Bicultural identity & personal growth

‘I do not consider myself as a woman of color but this is how people see me’. A statement that can bother many of us but we can not deny that many of us do not relate to this term. 

Amy is born in Hong Kong, lived a couple of years in Brazil before settling with her mom in 1996, in Manchester, until her mid-twenties. She loves Manchester but got bored and needed some change, discovering new places and countries.  Through personal growth and cultural identity, Amy shared her experiences and perspectives.

Amy’s first experience abroad, on her own, was in Barcelona, during an Erasmus-stay. For a lot of students, Erasmus is an unforgettable experience that opens up the horizon and increases significantly the personal growth, beyond every difficult. In the beginning, Amy had a difficult period in adjusting to Barcelona but then she enjoyed her experience. She enjoyed so much living abroad that she could not imagine going back to Manchester. After her stay in Barcelona, Amy seized different worked opportunities around the world, Berlin, Los Angeles and more recently Madrid. She is a freelance journalist and works for a Madrid-based magazine. 

Besides, she is also a Secondary school English teacher at the British Institute. As an English teacher with Chinese heritage, many people were so astounded to the point where her teacher competencies were questioned. There is an underlying assumption that English teachers should be white. For Amy, this assumption has more to do with bigotry and ignorance due to a different conception of race in Spain but also due to fears of migration, constantly stirred up by far-right politicians. 

Amy does not have any favorite city but Madrid is the one she feels the most comfortable.

busy street city center madrid ©AissaFoto
City center in Madrid, Plaza de las Cortes – ©AissaFoto

‘I feel the best and strongest version of myself that I never was in my entire life‘. She feels pretty confident, happy and enjoys the work-life balance. Since living in Madrid, Amy learns more about herself and connects to who she really is. Living abroad can definitely change you, as you are out of your comfort zone and face new challenges. It gives her the opportunity to reinvent herself and being less likely labeled. 

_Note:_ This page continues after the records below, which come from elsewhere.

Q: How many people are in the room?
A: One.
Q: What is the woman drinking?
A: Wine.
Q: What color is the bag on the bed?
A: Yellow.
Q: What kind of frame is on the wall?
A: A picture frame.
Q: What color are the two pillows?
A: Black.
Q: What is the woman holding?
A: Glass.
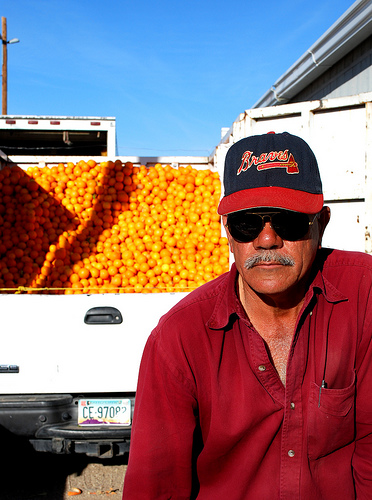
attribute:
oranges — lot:
[0, 156, 231, 294]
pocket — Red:
[302, 367, 356, 461]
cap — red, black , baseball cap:
[211, 100, 338, 259]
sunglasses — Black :
[222, 210, 313, 245]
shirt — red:
[180, 294, 307, 430]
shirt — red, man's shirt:
[122, 247, 370, 498]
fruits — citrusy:
[48, 193, 144, 291]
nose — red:
[253, 222, 281, 251]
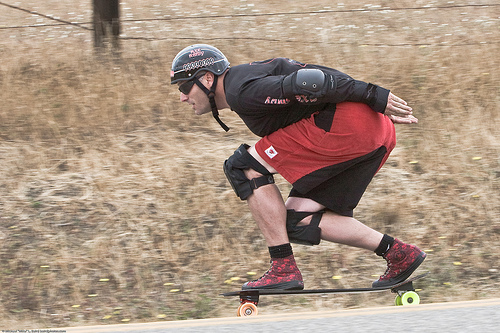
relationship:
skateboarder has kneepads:
[144, 52, 378, 198] [212, 140, 291, 193]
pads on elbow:
[283, 70, 322, 101] [257, 51, 353, 114]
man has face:
[174, 85, 430, 203] [160, 68, 204, 110]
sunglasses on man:
[160, 68, 204, 110] [174, 85, 430, 203]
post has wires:
[86, 8, 126, 60] [8, 3, 93, 43]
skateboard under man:
[227, 288, 282, 319] [174, 85, 430, 203]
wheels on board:
[240, 294, 426, 313] [220, 243, 395, 314]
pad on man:
[281, 218, 319, 238] [174, 85, 430, 203]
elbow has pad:
[257, 51, 353, 114] [281, 218, 319, 238]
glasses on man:
[156, 77, 223, 104] [174, 85, 430, 203]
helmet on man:
[165, 41, 274, 95] [174, 85, 430, 203]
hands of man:
[345, 87, 454, 137] [174, 85, 430, 203]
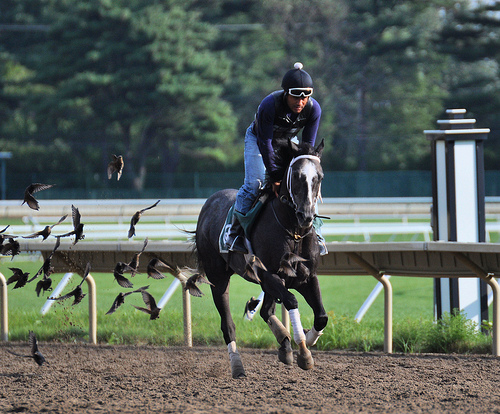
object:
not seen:
[6, 15, 500, 412]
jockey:
[197, 42, 354, 272]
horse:
[174, 157, 368, 387]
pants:
[227, 112, 279, 252]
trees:
[333, 46, 447, 175]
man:
[204, 55, 370, 322]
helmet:
[239, 55, 340, 121]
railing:
[1, 234, 498, 349]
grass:
[11, 282, 488, 357]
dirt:
[3, 334, 499, 411]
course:
[55, 277, 492, 392]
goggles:
[284, 86, 318, 99]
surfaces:
[79, 355, 210, 399]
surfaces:
[339, 314, 379, 344]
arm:
[255, 95, 282, 178]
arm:
[301, 101, 319, 154]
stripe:
[300, 159, 319, 206]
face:
[291, 159, 321, 228]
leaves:
[0, 0, 64, 33]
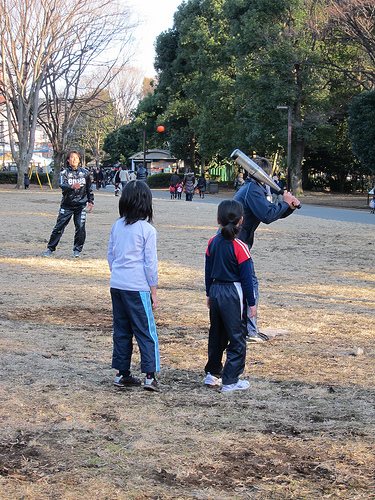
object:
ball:
[157, 125, 165, 133]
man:
[46, 150, 97, 257]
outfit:
[44, 147, 99, 260]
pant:
[110, 286, 160, 376]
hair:
[217, 199, 245, 240]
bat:
[231, 148, 303, 210]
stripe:
[140, 294, 157, 371]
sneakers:
[144, 376, 162, 393]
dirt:
[0, 184, 375, 500]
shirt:
[203, 233, 257, 307]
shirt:
[106, 216, 159, 292]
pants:
[202, 276, 248, 383]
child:
[108, 176, 163, 393]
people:
[230, 152, 302, 253]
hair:
[118, 178, 154, 227]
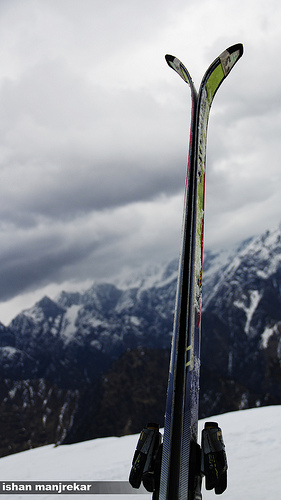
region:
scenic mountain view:
[12, 278, 104, 389]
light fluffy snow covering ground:
[3, 458, 102, 488]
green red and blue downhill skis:
[167, 43, 219, 427]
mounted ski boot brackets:
[116, 401, 206, 495]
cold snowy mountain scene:
[2, 285, 277, 407]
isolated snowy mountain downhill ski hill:
[0, 358, 56, 457]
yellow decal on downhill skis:
[195, 261, 218, 320]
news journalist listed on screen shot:
[3, 462, 98, 498]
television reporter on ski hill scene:
[104, 468, 124, 498]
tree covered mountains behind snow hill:
[222, 352, 276, 461]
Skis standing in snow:
[127, 43, 245, 498]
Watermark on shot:
[0, 480, 145, 494]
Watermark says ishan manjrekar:
[0, 481, 130, 492]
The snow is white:
[2, 405, 279, 498]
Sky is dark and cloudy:
[1, 0, 280, 324]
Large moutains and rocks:
[1, 227, 280, 457]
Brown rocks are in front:
[1, 347, 279, 458]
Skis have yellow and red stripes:
[164, 43, 243, 326]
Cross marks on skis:
[156, 406, 199, 499]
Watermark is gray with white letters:
[0, 481, 140, 493]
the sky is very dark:
[40, 188, 147, 270]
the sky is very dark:
[51, 165, 139, 249]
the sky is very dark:
[67, 150, 181, 291]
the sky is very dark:
[53, 165, 236, 317]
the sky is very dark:
[50, 132, 140, 212]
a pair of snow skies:
[148, 56, 210, 373]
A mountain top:
[18, 271, 134, 395]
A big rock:
[66, 361, 235, 415]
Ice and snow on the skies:
[183, 338, 201, 425]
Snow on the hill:
[19, 455, 99, 473]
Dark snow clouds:
[10, 211, 133, 282]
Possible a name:
[2, 477, 98, 497]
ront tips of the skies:
[150, 33, 244, 117]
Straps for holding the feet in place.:
[125, 413, 220, 484]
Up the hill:
[232, 408, 274, 458]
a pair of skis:
[154, 231, 223, 432]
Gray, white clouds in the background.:
[47, 116, 173, 282]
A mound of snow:
[45, 457, 234, 483]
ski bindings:
[201, 408, 234, 491]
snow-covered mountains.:
[33, 285, 139, 350]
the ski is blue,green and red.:
[178, 247, 219, 407]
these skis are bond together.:
[153, 352, 214, 494]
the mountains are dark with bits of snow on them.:
[63, 271, 230, 341]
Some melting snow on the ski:
[186, 356, 202, 410]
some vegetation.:
[112, 360, 161, 431]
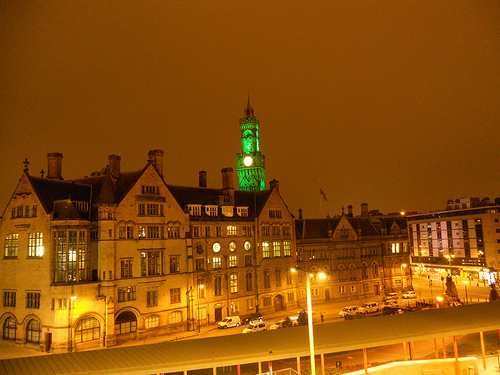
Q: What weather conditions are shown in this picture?
A: It is overcast.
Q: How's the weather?
A: It is overcast.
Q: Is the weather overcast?
A: Yes, it is overcast.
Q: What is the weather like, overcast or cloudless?
A: It is overcast.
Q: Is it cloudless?
A: No, it is overcast.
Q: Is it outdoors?
A: Yes, it is outdoors.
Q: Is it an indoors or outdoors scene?
A: It is outdoors.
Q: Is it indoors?
A: No, it is outdoors.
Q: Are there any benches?
A: No, there are no benches.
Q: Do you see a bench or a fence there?
A: No, there are no benches or fences.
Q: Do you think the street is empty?
A: Yes, the street is empty.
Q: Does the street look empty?
A: Yes, the street is empty.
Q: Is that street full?
A: No, the street is empty.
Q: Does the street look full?
A: No, the street is empty.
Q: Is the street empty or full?
A: The street is empty.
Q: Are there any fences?
A: No, there are no fences.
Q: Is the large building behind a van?
A: Yes, the building is behind a van.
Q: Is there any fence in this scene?
A: No, there are no fences.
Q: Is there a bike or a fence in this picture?
A: No, there are no fences or bikes.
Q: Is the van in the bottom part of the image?
A: Yes, the van is in the bottom of the image.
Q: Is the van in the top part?
A: No, the van is in the bottom of the image.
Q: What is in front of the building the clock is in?
A: The van is in front of the building.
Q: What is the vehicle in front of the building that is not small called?
A: The vehicle is a van.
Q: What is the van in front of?
A: The van is in front of the building.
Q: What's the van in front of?
A: The van is in front of the building.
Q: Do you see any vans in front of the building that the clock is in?
A: Yes, there is a van in front of the building.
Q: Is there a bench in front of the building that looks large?
A: No, there is a van in front of the building.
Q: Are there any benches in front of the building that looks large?
A: No, there is a van in front of the building.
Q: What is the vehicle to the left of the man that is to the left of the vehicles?
A: The vehicle is a van.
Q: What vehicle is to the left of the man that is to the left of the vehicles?
A: The vehicle is a van.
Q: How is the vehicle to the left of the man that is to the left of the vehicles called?
A: The vehicle is a van.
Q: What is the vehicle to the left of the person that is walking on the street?
A: The vehicle is a van.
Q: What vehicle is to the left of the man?
A: The vehicle is a van.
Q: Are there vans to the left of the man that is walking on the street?
A: Yes, there is a van to the left of the man.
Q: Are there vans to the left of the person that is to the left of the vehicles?
A: Yes, there is a van to the left of the man.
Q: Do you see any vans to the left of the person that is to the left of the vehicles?
A: Yes, there is a van to the left of the man.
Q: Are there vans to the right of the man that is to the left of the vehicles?
A: No, the van is to the left of the man.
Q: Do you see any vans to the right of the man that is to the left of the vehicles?
A: No, the van is to the left of the man.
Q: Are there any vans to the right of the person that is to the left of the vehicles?
A: No, the van is to the left of the man.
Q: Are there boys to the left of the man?
A: No, there is a van to the left of the man.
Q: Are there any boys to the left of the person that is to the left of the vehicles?
A: No, there is a van to the left of the man.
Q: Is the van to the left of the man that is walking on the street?
A: Yes, the van is to the left of the man.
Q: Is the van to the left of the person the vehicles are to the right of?
A: Yes, the van is to the left of the man.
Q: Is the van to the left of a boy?
A: No, the van is to the left of the man.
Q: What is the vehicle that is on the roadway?
A: The vehicle is a van.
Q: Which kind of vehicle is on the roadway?
A: The vehicle is a van.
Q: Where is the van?
A: The van is on the roadway.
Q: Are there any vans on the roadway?
A: Yes, there is a van on the roadway.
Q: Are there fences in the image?
A: No, there are no fences.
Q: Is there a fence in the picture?
A: No, there are no fences.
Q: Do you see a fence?
A: No, there are no fences.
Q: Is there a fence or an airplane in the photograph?
A: No, there are no fences or airplanes.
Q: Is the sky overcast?
A: Yes, the sky is overcast.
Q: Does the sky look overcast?
A: Yes, the sky is overcast.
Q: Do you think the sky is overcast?
A: Yes, the sky is overcast.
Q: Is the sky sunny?
A: No, the sky is overcast.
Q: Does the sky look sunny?
A: No, the sky is overcast.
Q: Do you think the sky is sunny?
A: No, the sky is overcast.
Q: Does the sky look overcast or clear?
A: The sky is overcast.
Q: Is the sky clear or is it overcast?
A: The sky is overcast.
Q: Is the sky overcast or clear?
A: The sky is overcast.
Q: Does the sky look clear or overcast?
A: The sky is overcast.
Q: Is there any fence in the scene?
A: No, there are no fences.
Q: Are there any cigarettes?
A: No, there are no cigarettes.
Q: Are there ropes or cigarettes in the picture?
A: No, there are no cigarettes or ropes.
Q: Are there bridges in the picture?
A: Yes, there is a bridge.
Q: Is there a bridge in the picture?
A: Yes, there is a bridge.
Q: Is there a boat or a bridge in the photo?
A: Yes, there is a bridge.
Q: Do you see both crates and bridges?
A: No, there is a bridge but no crates.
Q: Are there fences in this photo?
A: No, there are no fences.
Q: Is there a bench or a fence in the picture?
A: No, there are no fences or benches.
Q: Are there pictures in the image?
A: No, there are no pictures.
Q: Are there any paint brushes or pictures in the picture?
A: No, there are no pictures or paint brushes.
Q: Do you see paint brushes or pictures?
A: No, there are no pictures or paint brushes.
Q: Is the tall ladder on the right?
A: Yes, the ladder is on the right of the image.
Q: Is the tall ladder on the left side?
A: No, the ladder is on the right of the image.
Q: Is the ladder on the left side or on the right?
A: The ladder is on the right of the image.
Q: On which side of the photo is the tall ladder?
A: The ladder is on the right of the image.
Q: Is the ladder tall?
A: Yes, the ladder is tall.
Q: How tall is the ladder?
A: The ladder is tall.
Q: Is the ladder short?
A: No, the ladder is tall.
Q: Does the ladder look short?
A: No, the ladder is tall.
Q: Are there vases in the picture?
A: No, there are no vases.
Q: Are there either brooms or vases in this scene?
A: No, there are no vases or brooms.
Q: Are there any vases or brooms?
A: No, there are no vases or brooms.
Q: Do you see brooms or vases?
A: No, there are no vases or brooms.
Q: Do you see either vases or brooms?
A: No, there are no vases or brooms.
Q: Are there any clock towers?
A: Yes, there is a clock tower.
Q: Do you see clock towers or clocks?
A: Yes, there is a clock tower.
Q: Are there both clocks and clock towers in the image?
A: Yes, there are both a clock tower and a clock.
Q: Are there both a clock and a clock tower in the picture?
A: Yes, there are both a clock tower and a clock.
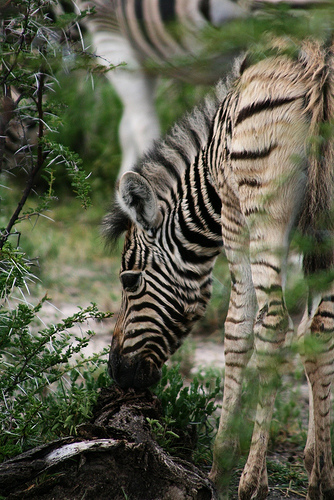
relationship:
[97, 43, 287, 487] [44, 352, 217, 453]
zebra eating grass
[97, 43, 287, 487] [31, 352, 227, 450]
zebra eating grass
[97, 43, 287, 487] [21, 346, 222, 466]
zebra eating grass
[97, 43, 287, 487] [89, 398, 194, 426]
zebra eating grass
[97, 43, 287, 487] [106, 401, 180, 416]
zebra eating grass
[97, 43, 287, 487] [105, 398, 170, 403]
zebra eating grass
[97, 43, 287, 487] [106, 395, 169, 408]
zebra eating grass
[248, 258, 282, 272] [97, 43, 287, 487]
stripe on zebra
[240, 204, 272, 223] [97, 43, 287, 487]
stripe on zebra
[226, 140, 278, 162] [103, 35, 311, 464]
stripe on zebra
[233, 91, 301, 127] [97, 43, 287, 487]
stripe on zebra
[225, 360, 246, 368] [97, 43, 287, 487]
stripe on zebra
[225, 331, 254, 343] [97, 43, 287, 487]
stripe on zebra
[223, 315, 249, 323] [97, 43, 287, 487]
stripe on zebra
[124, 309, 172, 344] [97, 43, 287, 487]
stripe on zebra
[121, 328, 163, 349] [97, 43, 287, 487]
stripe on zebra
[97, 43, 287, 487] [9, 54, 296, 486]
zebra in a forest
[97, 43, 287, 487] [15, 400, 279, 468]
zebra looking down at ground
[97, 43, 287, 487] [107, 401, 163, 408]
zebra smelling something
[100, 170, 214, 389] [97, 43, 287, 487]
head down of a zebra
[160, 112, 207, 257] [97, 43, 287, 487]
neck of a zebra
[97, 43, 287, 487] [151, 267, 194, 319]
zebra with stripes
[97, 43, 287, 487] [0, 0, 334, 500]
zebra in forest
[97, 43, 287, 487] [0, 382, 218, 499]
zebra sniffing grass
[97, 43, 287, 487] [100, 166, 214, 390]
zebra with h head down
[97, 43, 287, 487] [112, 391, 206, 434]
zebra standing beside some plants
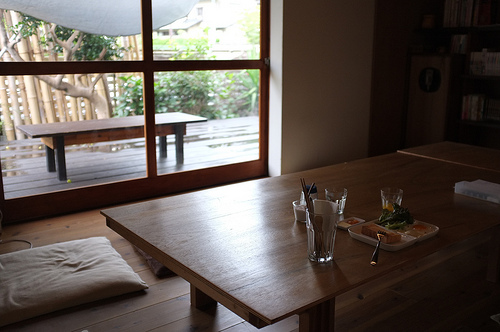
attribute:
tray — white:
[351, 206, 420, 256]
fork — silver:
[365, 233, 390, 266]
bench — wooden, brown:
[32, 107, 194, 176]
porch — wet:
[12, 110, 256, 193]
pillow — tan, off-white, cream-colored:
[1, 223, 112, 311]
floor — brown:
[5, 228, 289, 331]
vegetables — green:
[383, 204, 416, 231]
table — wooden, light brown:
[89, 135, 495, 330]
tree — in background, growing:
[21, 32, 247, 114]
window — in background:
[8, 2, 272, 211]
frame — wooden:
[2, 1, 273, 161]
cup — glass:
[307, 207, 337, 266]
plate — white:
[356, 214, 426, 253]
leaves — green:
[135, 74, 231, 119]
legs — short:
[178, 275, 221, 316]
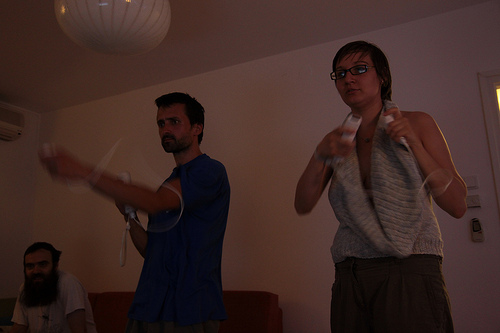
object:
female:
[289, 37, 469, 332]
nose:
[343, 72, 357, 85]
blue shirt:
[127, 155, 232, 319]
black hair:
[153, 91, 207, 145]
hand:
[384, 111, 417, 144]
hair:
[332, 40, 392, 101]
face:
[333, 52, 378, 105]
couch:
[3, 291, 284, 332]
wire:
[432, 176, 455, 199]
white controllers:
[382, 115, 407, 148]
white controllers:
[339, 114, 364, 147]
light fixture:
[52, 4, 173, 61]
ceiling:
[0, 0, 494, 117]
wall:
[39, 0, 499, 327]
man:
[9, 241, 93, 332]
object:
[52, 1, 172, 54]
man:
[36, 91, 238, 329]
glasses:
[328, 64, 382, 81]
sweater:
[328, 100, 445, 260]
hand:
[45, 147, 86, 182]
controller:
[35, 141, 60, 160]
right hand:
[315, 129, 354, 158]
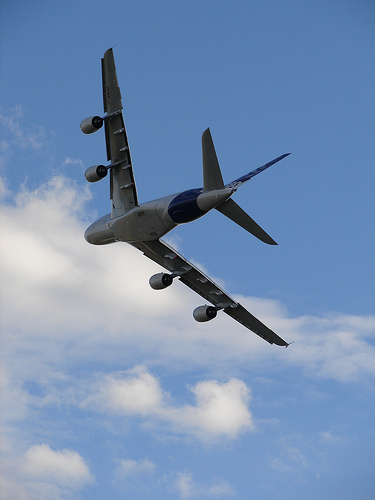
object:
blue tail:
[227, 148, 292, 192]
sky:
[0, 10, 372, 500]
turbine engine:
[78, 115, 104, 134]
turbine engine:
[85, 164, 107, 181]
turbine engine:
[149, 271, 173, 290]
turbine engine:
[192, 305, 217, 322]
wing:
[129, 239, 289, 347]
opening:
[137, 210, 144, 216]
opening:
[147, 231, 158, 237]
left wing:
[85, 46, 141, 207]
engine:
[148, 270, 176, 290]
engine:
[192, 303, 218, 324]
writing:
[100, 64, 109, 112]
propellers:
[72, 103, 234, 341]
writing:
[227, 179, 238, 189]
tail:
[191, 125, 291, 249]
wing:
[196, 123, 224, 189]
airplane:
[69, 36, 298, 360]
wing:
[225, 150, 293, 187]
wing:
[217, 194, 278, 245]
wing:
[196, 121, 228, 187]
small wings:
[158, 109, 301, 271]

People assume many things about her due to her Chinese heritage: she is a hard worker, submissive, good at math and can speak mandarin. ‘I play with the stereotypes, make fun of it myself but it gets very annoying sometimes‘, as some old men with Asian fetish or nerds obsessed with Japan, approach her. 

Many people who grew up in a multicultural environment can feel in between cultures and may reinvent the concept of cultural identity. Amy does not considers herself as Chinese. She does not feel attached to the Chinese culture, she never lived with any other members of her family except her mom that would give any cultural guidance. Whenever she goes to China and visits her family, Amy feels disconnected from her relatives and the culture. She sees herself first and foremost as British and doesn’t feel particularly attached and do not connect to the culture since she doesn’t embody a cliché or adopt any typical cultural aspects.

In a globalized world, bicultural identity is more and more common

‘I felt very lonely, to not belong to anywhere but then I realised that having a unique identity that mixes different cultural influences, it is a beautiful thing to embrace the differences‘, she says. For now, Amy does not see herself returning to Great Britain, she prefers to explore new places, even if Brexit may affect her movement of freedom. She hopes for the best and will see what the future holds for her.